Decarbonization by Promoting Alternatives Energies and Carbon Capture

While all Fit for 55 proposals are designed with the same objective (overall reductions of GHG emissions in the European Union), the proposals discussed below focus less on actions targeting polluting energy and more on efforts promoting cleaner energies. These proposals use various approaches to mitigate negative impacts on industry that could be associated with decarbonization efforts and, in certain cases, seek to increase opportunities for growth in certain sectors.

  • Carbon Border Adjustment Mechanism (CBAM).

    Also known as the carbon border tax, the CBAM has received more attention in the press than any other aspect of Fit for 55, largely because this proposal would have the most significant, and potentially negative, impact on those outside of the European Union. Because the effects of the CBAM on EU member states and EU-based industry generally are beneficial, it is included in this section and not in the prior section.

    The new proposal would tax imports of certain categories of high-polluting goods based on their carbon content (in other words, emission-intensive goods), unless the product is from a country with a similar measure in place. The CBAM would ensure that emission-intensive goods sold or used within the EU marketplace have prices reflective of the true cost, which includes the product’s carbon content. Because the European Union already places a premium – or will do so through Fit for 55 (where gaps exist) – on emission-intensive industries such as cement, ammonia, iron, steel, aluminum, fertilizer, and electricity, the effect of the CBAM would be to level the playing field across the EU marketplace, ensuring that the specified high-polluting goods all have a price reflecting their carbon content, whether produced domestically or imported.

    Many countries, as well as the emission-intensive industries (noted above) located outside the European Union, have already objected to the proposal, arguing it is trade protectionism in violation of the requirements of the World Trade Organization (WTO). According to the European Commission, the gradual nature of program implementation and phasing out of quotas has been designed to comply with WTO requirements. There is a two-year mock run (2023 to 2025) before the program officially begins in 2026, and it will not be fully implemented until 2035.

  • Updates to the Renewable Energy Directive (RED) and the Energy Efficiency Directive (EED).

    The Renewable Energy Directive. The RED focuses on promoting alternative energies to achieve emissions reductions, which simultaneously creates economic opportunities. The revisions to the RED would increase bloc-wide renewable energy use goals from 32% to 40% by 2030, and also set a benchmark of 49% renewable energy use by 2030 for energy in buildings. Seventy-five percent (75%) of the EU’s GHG emissions come from energy use, making reductions in this area critical to the success of the EU’s climate commitments.
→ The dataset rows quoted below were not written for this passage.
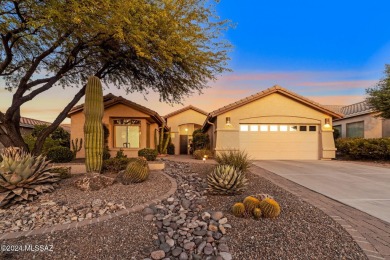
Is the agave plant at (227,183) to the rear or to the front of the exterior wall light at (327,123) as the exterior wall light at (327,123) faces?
to the front

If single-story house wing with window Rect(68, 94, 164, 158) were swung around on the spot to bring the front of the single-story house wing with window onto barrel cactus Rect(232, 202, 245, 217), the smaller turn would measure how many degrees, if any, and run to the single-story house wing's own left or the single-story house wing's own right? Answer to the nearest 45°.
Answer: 0° — it already faces it

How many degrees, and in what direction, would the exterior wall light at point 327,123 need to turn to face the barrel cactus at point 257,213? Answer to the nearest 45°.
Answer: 0° — it already faces it

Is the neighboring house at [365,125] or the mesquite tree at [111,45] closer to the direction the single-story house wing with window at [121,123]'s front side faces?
the mesquite tree

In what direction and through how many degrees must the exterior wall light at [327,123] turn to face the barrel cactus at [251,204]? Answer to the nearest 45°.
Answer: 0° — it already faces it

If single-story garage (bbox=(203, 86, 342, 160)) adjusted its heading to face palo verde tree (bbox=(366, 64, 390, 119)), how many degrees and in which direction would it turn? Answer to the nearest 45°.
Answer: approximately 90° to its left

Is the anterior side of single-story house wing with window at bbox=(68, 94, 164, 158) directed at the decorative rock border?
yes

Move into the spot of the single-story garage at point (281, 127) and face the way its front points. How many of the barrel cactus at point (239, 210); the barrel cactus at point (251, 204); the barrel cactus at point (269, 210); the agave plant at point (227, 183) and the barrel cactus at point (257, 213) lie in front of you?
5

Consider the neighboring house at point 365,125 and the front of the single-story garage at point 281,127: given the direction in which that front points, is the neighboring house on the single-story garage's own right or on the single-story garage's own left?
on the single-story garage's own left

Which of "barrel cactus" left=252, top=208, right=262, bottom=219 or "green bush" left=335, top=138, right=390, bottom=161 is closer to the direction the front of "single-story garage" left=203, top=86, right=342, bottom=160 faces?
the barrel cactus
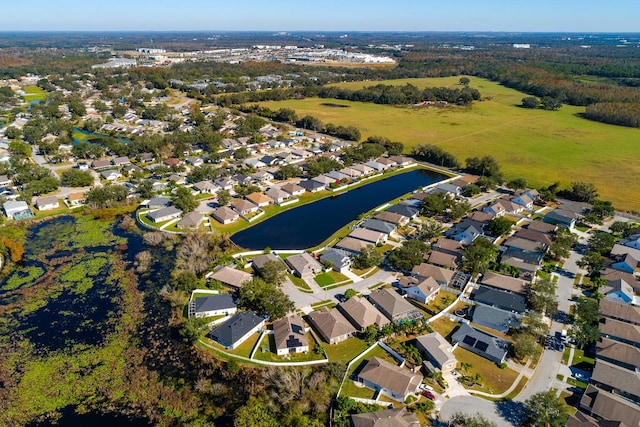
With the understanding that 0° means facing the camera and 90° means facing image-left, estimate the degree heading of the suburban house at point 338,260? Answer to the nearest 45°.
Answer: approximately 315°

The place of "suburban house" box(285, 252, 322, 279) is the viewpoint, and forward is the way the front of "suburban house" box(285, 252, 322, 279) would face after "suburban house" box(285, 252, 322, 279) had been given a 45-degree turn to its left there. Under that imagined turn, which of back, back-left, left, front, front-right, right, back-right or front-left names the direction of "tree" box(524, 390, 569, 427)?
front-right

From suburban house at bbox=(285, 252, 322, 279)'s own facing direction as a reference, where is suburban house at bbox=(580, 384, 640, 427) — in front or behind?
in front

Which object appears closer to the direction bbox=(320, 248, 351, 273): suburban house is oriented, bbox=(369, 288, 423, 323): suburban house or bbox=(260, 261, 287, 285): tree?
the suburban house

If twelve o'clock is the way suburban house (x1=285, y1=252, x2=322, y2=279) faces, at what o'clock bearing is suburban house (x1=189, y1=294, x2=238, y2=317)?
suburban house (x1=189, y1=294, x2=238, y2=317) is roughly at 3 o'clock from suburban house (x1=285, y1=252, x2=322, y2=279).

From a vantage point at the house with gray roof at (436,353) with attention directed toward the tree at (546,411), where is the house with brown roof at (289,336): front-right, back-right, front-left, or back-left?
back-right

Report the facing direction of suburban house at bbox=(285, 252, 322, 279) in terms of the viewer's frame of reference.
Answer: facing the viewer and to the right of the viewer

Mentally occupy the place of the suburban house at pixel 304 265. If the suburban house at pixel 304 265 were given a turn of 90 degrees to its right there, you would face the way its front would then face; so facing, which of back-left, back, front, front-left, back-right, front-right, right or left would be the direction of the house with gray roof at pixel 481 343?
left

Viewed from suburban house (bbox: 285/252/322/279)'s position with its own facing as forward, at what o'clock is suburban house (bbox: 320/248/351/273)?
suburban house (bbox: 320/248/351/273) is roughly at 10 o'clock from suburban house (bbox: 285/252/322/279).

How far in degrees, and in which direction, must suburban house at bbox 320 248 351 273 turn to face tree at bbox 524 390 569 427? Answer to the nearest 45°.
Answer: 0° — it already faces it

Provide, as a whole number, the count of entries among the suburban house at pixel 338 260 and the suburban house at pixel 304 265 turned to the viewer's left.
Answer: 0

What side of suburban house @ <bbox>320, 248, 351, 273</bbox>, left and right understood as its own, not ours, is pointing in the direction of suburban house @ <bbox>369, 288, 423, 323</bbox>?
front

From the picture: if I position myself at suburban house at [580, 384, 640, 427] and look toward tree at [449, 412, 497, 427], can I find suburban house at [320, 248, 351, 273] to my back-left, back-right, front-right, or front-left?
front-right

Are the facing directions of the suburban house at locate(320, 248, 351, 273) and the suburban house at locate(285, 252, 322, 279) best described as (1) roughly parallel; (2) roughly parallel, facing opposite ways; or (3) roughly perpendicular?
roughly parallel

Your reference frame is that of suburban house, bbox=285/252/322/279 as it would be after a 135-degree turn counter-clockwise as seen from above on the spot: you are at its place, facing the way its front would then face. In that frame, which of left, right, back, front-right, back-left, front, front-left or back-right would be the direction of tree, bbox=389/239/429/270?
right

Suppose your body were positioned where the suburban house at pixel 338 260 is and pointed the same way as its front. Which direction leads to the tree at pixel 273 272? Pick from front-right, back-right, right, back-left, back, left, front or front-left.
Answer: right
    The Energy Efficiency Directive. The EED sets targets for overall improvements in energy efficiency, as well as a target for the rate for building renovations. Existing EED targets require, by 2030, a 32.5% improvement in overall energy efficiency and the renovation of 3% of all buildings (publicly owned and privately occupied). The proposals would increase the overall energy efficiency target to between 36 and 39% and add a 9% reduction of total energy demand, relative to a baseline scenario, by 2030. Significantly, the energy efficiency targets will be legally binding. Another element of this proposal is to require the public sector to renovate 3% of its buildings annually, intended “to drive the renovation wave, create jobs and bring down energy use and costs to the taxpayer.”

  • Improving the EU’s carbon capture.

    The Plan also includes a proposal to revise the land use, land use change and forestry (LULUCF) regulation. The proposed amendment aims to strengthen commitments from the LULUCF sector, and combine non-CO2 GHG emissions from agriculture (e.g., fertilizer use and livestock) with the land use, land use change, and forestry sector. The result would be the creation of a newly regulated land sector that covers emissions and removals from agriculture, forestry, and other land uses.

    The proposal includes relatively minor (e.g., non-substantive) changes to the existing LULUCF regulatory framework initially (from 2021 to 2025), with the more substantive provisions and significant changes taking effect in 2026. Between 2026 and 2030, EU member states will be required to remove the equivalent of 310 million metric tons of CO2 emissions, with each state required to submit mitigation plans for the land sector. Beginning in 2031, non-CO2 emissions from the agriculture sector will be regulated, resulting in a regulation that covers the entire land sector framework for the first time in one instrument. Ultimately, the goal is for the European Union to achieve climate neutrality in the land use, forestry, and agriculture sectors by 2035.

    The revised LULUCF regulation also would include a new system of governance to track compliance and non-compliance, along with enhancing monitoring requirements using digital technologies.

Next Steps

The legislative proposals included in Fit for 55 are intended to help the European Union achieve its goals of reducing GHG emissions 55% by the end of 2030 and becoming climate-neutral by 2050. However, the issuance of the proposals on July 14 merely kicked off a legislative process that will require consensus among the Commission, the European Parliament, and the EU Council, before the adoption of any new or revised requirements. Given the complexity of the proposals and the divergent views of different constituencies, it will likely be a lengthy process before negotiations are completed and a final set of proposals is adopted. Substantive changes also will undoubtedly be made to at least some of the proposals during the negotiation process. Potentially affected companies should continue to actively monitor further developments relating to the Fit for 55 proposals.